Exercise task | Can you print, word for word, the stretch of lines from the one containing "pose: elev=35.3 azim=42.9" through the one containing "Dot at: (271, 268)"?

Material supplied |

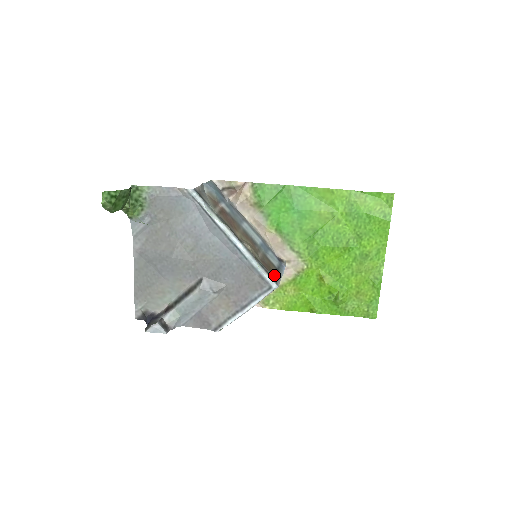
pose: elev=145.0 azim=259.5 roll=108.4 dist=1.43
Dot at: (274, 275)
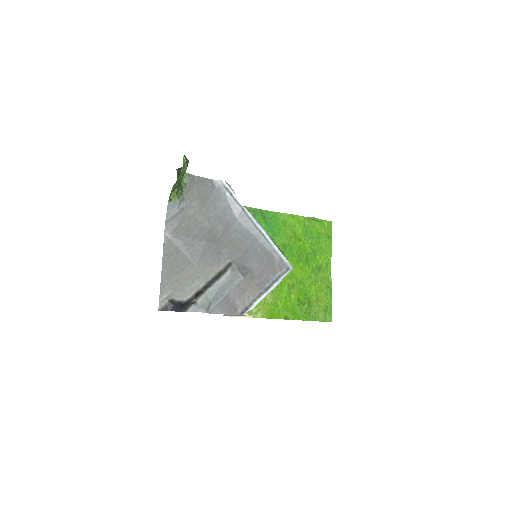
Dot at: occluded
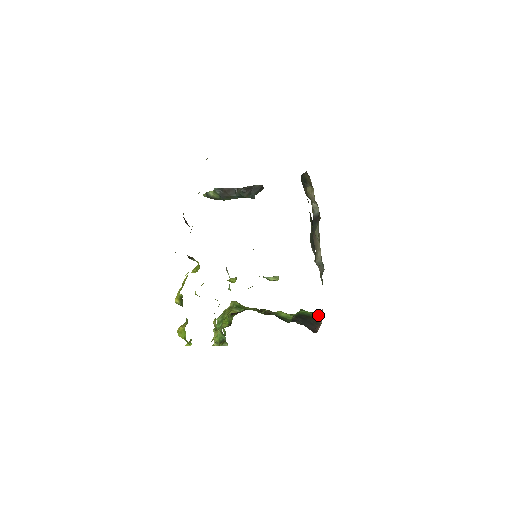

==

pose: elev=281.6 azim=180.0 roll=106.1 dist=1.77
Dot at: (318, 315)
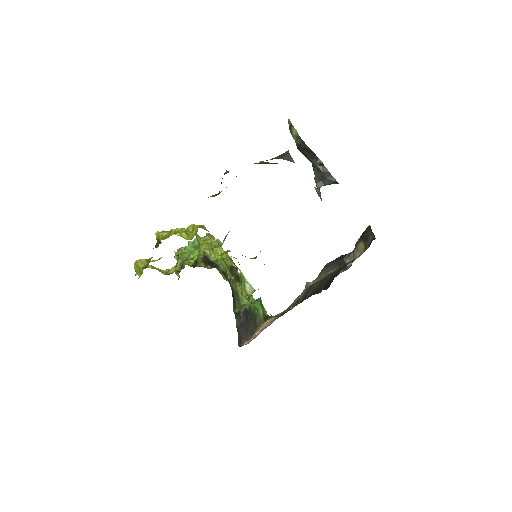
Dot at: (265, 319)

...

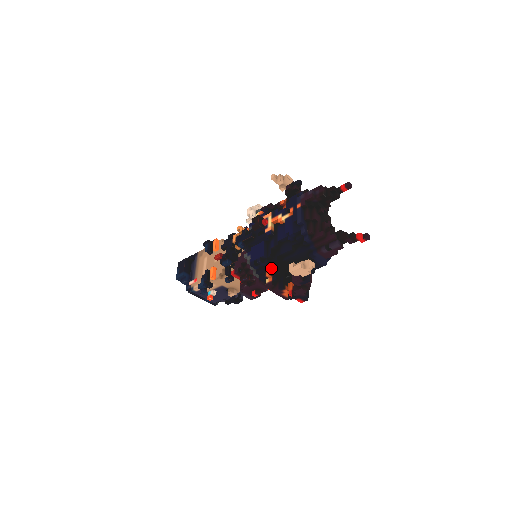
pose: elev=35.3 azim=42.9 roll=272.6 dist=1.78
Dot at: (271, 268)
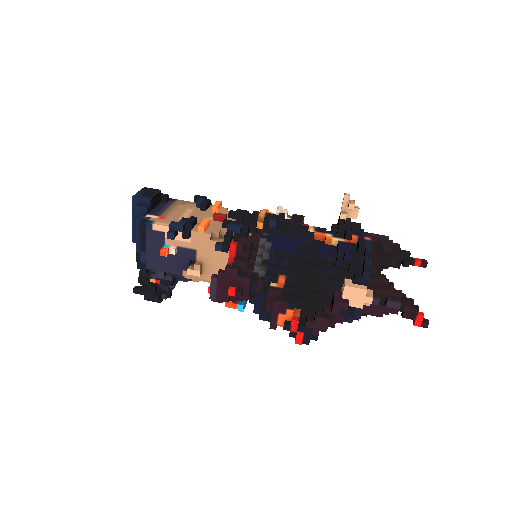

Exercise output |
pose: elev=35.3 azim=42.9 roll=272.6 dist=1.78
Dot at: (271, 268)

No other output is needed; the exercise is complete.